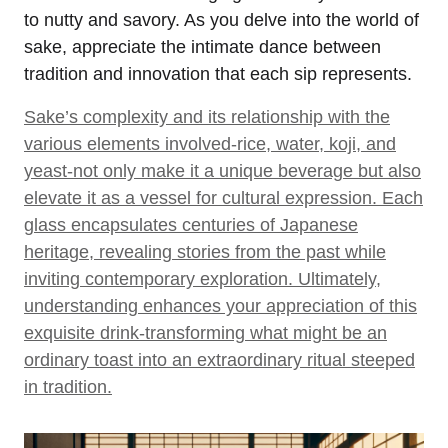
to nutty and savory. As you delve into the world of
sake, appreciate the intimate dance between
tradition and innovation that each sip represents.
Sake’s complexity and its relationship with the
various elements involved-rice, water, koji, and
yeast-not only make it a unique beverage but also
elevate it as a vessel for cultural expression. Each
glass encapsulates centuries of Japanese
heritage, revealing stories from the past while
inviting contemporary exploration. Ultimately,
understanding enhances your appreciation of this
exquisite drink-transforming what might be an
ordinary toast into an extraordinary ritual steeped
in tradition.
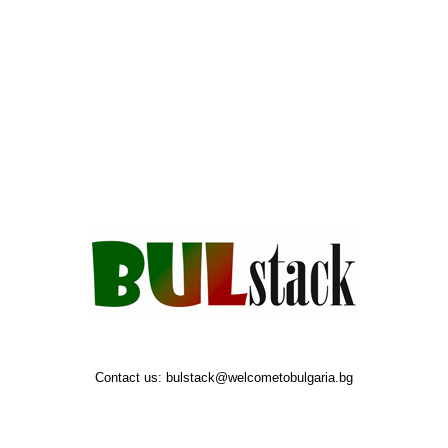
Contact us:
bulstack@welcometobulgaria.bg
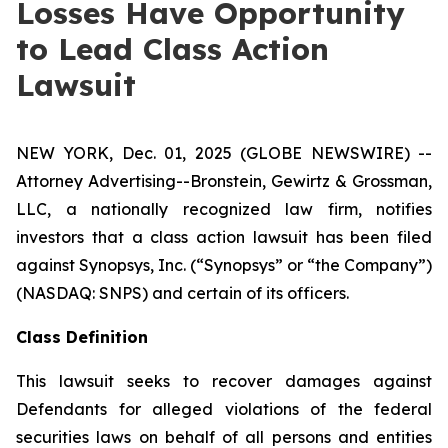
Losses Have Opportunity
to Lead Class Action
Lawsuit
NEW YORK, Dec. 01, 2025 (GLOBE NEWSWIRE) --
Attorney Advertising--Bronstein, Gewirtz & Grossman,
LLC, a nationally recognized law firm, notifies
investors that a class action lawsuit has been filed
against Synopsys, Inc. (“Synopsys” or “the Company”)
(NASDAQ: SNPS) and certain of its officers.
Class Definition
This lawsuit seeks to recover damages against
Defendants for alleged violations of the federal
securities laws on behalf of all persons and entities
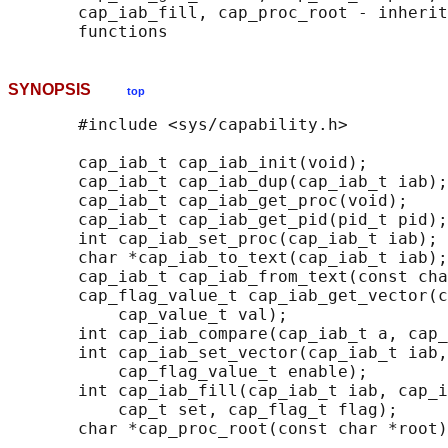
       cap_iab_fill, cap_proc_root - inherit
SYNOPSIS
top
       #include <sys/capability.h>

       cap_iab_t cap_iab_init(void);

       cap_iab_t cap_iab_dup(cap_iab_t iab);

       cap_iab_t cap_iab_get_proc(void);

       cap_iab_t cap_iab_get_pid(pid_t pid);

       int cap_iab_set_proc(cap_iab_t iab);

       char *cap_iab_to_text(cap_iab_t iab);

       cap_iab_t cap_iab_from_text(const cha
       cap_flag_value_t cap_iab_get_vector(c
           cap_value_t val);

       int cap_iab_compare(cap_iab_t a, cap_
       int cap_iab_set_vector(cap_iab_t iab,
           cap_flag_value_t enable);

       int cap_iab_fill(cap_iab_t iab, cap_i
           cap_t set, cap_flag_t flag);

       char *cap_proc_root(const char *root)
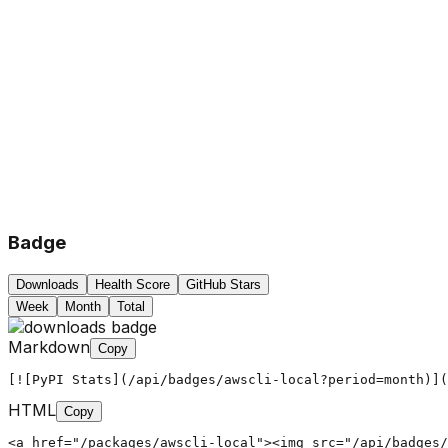
Badge
Downloads
Health Score
GitHub Stars
Week
Month
Total
Markdown
Copy
[![PyPI Stats](/api/badges/awscli-local?period=month)](
HTML
Copy
<a href="/packages/awscli-local"><img src="/api/badges/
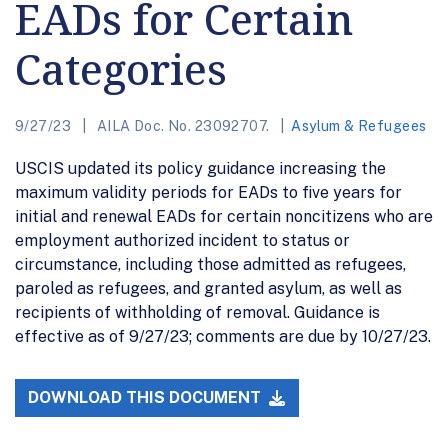
EADs for Certain
Categories
9/27/23
AILA Doc. No. 23092707.
Asylum & Refugees
USCIS updated its policy guidance increasing the
maximum validity periods for EADs to five years for
initial and renewal EADs for certain noncitizens who are
employment authorized incident to status or
circumstance, including those admitted as refugees,
paroled as refugees, and granted asylum, as well as
recipients of withholding of removal. Guidance is
effective as of 9/27/23; comments are due by 10/27/23.
DOWNLOAD THIS DOCUMENT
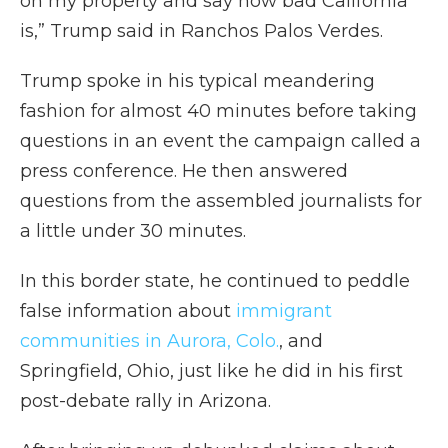
on my property and say how bad California
is,” Trump said in Ranchos Palos Verdes.
Trump spoke in his typical meandering
fashion for almost 40 minutes before taking
questions in an event the campaign called a
press conference. He then answered
questions from the assembled journalists for
a little under 30 minutes.
In this border state, he continued to peddle
false information about
immigrant
communities in Aurora, Colo.
, and
Springfield, Ohio, just like he did in his first
post-debate rally in Arizona.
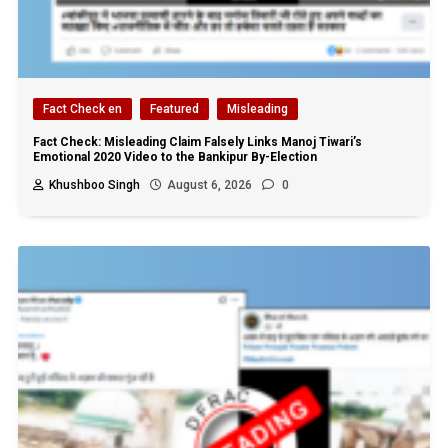
Fact Check en
Featured
Misleading
Fact Check: Misleading Claim Falsely Links Manoj Tiwari’s
Emotional 2020 Video to the Bankipur By-Election
Khushboo Singh
August 6, 2026
0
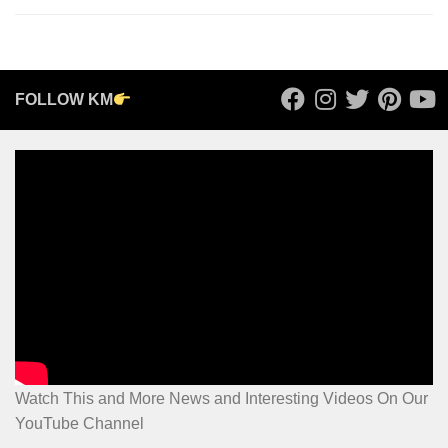
FOLLOW KM
Watch This and More News and Interesting Videos On Our
YouTube Channel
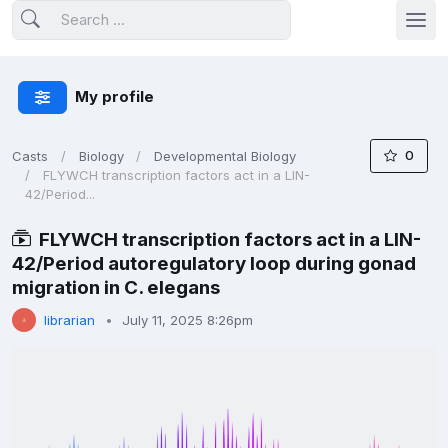
My profile
0
Casts
Biology
Developmental Biology
FLYWCH transcription factors act in a LIN-
42/Period...
FLYWCH transcription factors act in a LIN-
42/Period autoregulatory loop during gonad
migration in C. elegans
librarian
July 11, 2025 8:26pm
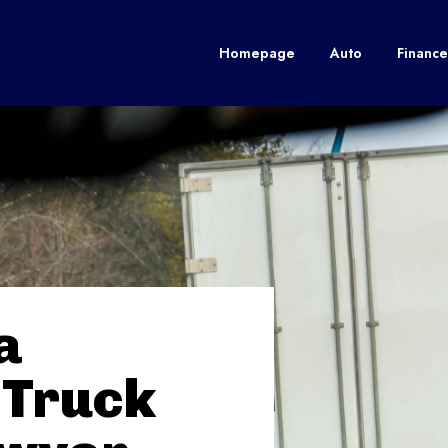
Homepage
Auto
Finance
a
 Truck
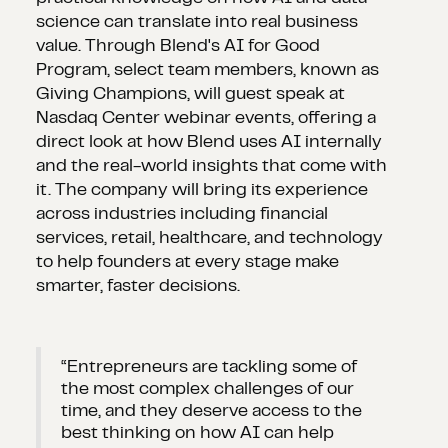
science can translate into real business
value. Through Blend's AI for Good
Program, select team members, known as
Giving Champions, will guest speak at
Nasdaq Center webinar events, offering a
direct look at how Blend uses AI internally
and the real-world insights that come with
it. The company will bring its experience
across industries including financial
services, retail, healthcare, and technology
to help founders at every stage make
smarter, faster decisions.
“Entrepreneurs are tackling some of
the most complex challenges of our
time, and they deserve access to the
best thinking on how AI can help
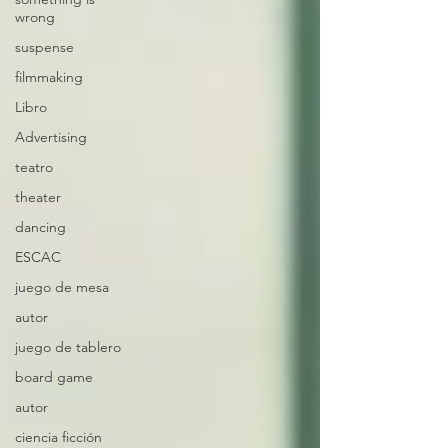
wrong
suspense
filmmaking
Libro
Advertising
teatro
theater
dancing
ESCAC
juego de mesa
autor
juego de tablero
board game
autor
ciencia ficción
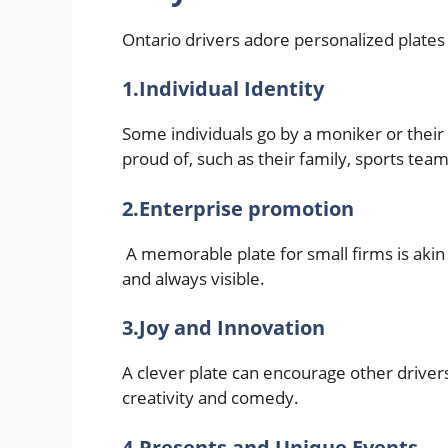
Ontario drivers adore personalized plates f
1.Individual Identity
Some individuals go by a moniker or their 
proud of, such as their family, sports team
2.Enterprise promotion
A memorable plate for small firms is akin 
and always visible.
3.Joy and Innovation
A clever plate can encourage other drivers t
creativity and comedy.
4.Presents and Unique Events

---

WHAT THIS TASK INVOLVES: Print every line of text in the listing above without changing anything, and leave the pictures out.

EXERCISE OUTPUT:
to nutty and savory. As you delve into the world of
sake, appreciate the intimate dance between
tradition and innovation that each sip represents.
Sake’s complexity and its relationship with the
various elements involved-rice, water, koji, and
yeast-not only make it a unique beverage but also
elevate it as a vessel for cultural expression. Each
glass encapsulates centuries of Japanese
heritage, revealing stories from the past while
inviting contemporary exploration. Ultimately,
understanding enhances your appreciation of this
exquisite drink-transforming what might be an
ordinary toast into an extraordinary ritual steeped
in tradition.
Contact us:
bulstack@welcometobulgaria.bg
Losses Have Opportunity
to Lead Class Action
Lawsuit
NEW YORK, Dec. 01, 2025 (GLOBE NEWSWIRE) --
Attorney Advertising--Bronstein, Gewirtz & Grossman,
LLC, a nationally recognized law firm, notifies
investors that a class action lawsuit has been filed
against Synopsys, Inc. (“Synopsys” or “the Company”)
(NASDAQ: SNPS) and certain of its officers.
Class Definition
This lawsuit seeks to recover damages against
Defendants for alleged violations of the federal
securities laws on behalf of all persons and entities
       cap_iab_fill, cap_proc_root - inherit
SYNOPSIS
top
       #include <sys/capability.h>

       cap_iab_t cap_iab_init(void);

       cap_iab_t cap_iab_dup(cap_iab_t iab);

       cap_iab_t cap_iab_get_proc(void);

       cap_iab_t cap_iab_get_pid(pid_t pid);

       int cap_iab_set_proc(cap_iab_t iab);

       char *cap_iab_to_text(cap_iab_t iab);

       cap_iab_t cap_iab_from_text(const cha
       cap_flag_value_t cap_iab_get_vector(c
           cap_value_t val);

       int cap_iab_compare(cap_iab_t a, cap_
       int cap_iab_set_vector(cap_iab_t iab,
           cap_flag_value_t enable);

       int cap_iab_fill(cap_iab_t iab, cap_i
           cap_t set, cap_flag_t flag);

       char *cap_proc_root(const char *root)
Badge
Downloads
Health Score
GitHub Stars
Week
Month
Total
Markdown
Copy
[![PyPI Stats](/api/badges/awscli-local?period=month)](
HTML
Copy
<a href="/packages/awscli-local"><img src="/api/badges/
EADs for Certain
Categories
9/27/23
AILA Doc. No. 23092707.
Asylum & Refugees
USCIS updated its policy guidance increasing the
maximum validity periods for EADs to five years for
initial and renewal EADs for certain noncitizens who are
employment authorized incident to status or
circumstance, including those admitted as refugees,
paroled as refugees, and granted asylum, as well as
recipients of withholding of removal. Guidance is
effective as of 9/27/23; comments are due by 10/27/23.
DOWNLOAD THIS DOCUMENT
on my property and say how bad California
is,” Trump said in Ranchos Palos Verdes.
Trump spoke in his typical meandering
fashion for almost 40 minutes before taking
questions in an event the campaign called a
press conference. He then answered
questions from the assembled journalists for
a little under 30 minutes.
In this border state, he continued to peddle
false information about
immigrant
communities in Aurora, Colo.
, and
Springfield, Ohio, just like he did in his first
post-debate rally in Arizona.
Fact Check en
Featured
Misleading
Fact Check: Misleading Claim Falsely Links Manoj Tiwari’s
Emotional 2020 Video to the Bankipur By-Election
Khushboo Singh
August 6, 2026
0
FOLLOW KM
Watch This and More News and Interesting Videos On Our
YouTube Channel
My profile
0
Casts
Biology
Developmental Biology
FLYWCH transcription factors act in a LIN-
42/Period...
FLYWCH transcription factors act in a LIN-
42/Period autoregulatory loop during gonad
migration in C. elegans
librarian
July 11, 2025 8:26pm
Homepage
Auto
Finance
a
 Truck
science can translate into real business
value. Through Blend's AI for Good
Program, select team members, known as
Giving Champions, will guest speak at
Nasdaq Center webinar events, offering a
direct look at how Blend uses AI internally
and the real-world insights that come with
it. The company will bring its experience
across industries including financial
services, retail, healthcare, and technology
to help founders at every stage make
smarter, faster decisions.
“Entrepreneurs are tackling some of
the most complex challenges of our
time, and they deserve access to the
best thinking on how AI can help
wrong
suspense
filmmaking
Libro
Advertising
teatro
theater
dancing
ESCAC
juego de mesa
autor
juego de tablero
board game
autor
ciencia ficción
Ontario drivers adore personalized plates f
1.Individual Identity
Some individuals go by a moniker or their 
proud of, such as their family, sports team
2.Enterprise promotion
A memorable plate for small firms is akin 
and always visible.
3.Joy and Innovation
A clever plate can encourage other drivers t
creativity and comedy.
4.Presents and Unique Events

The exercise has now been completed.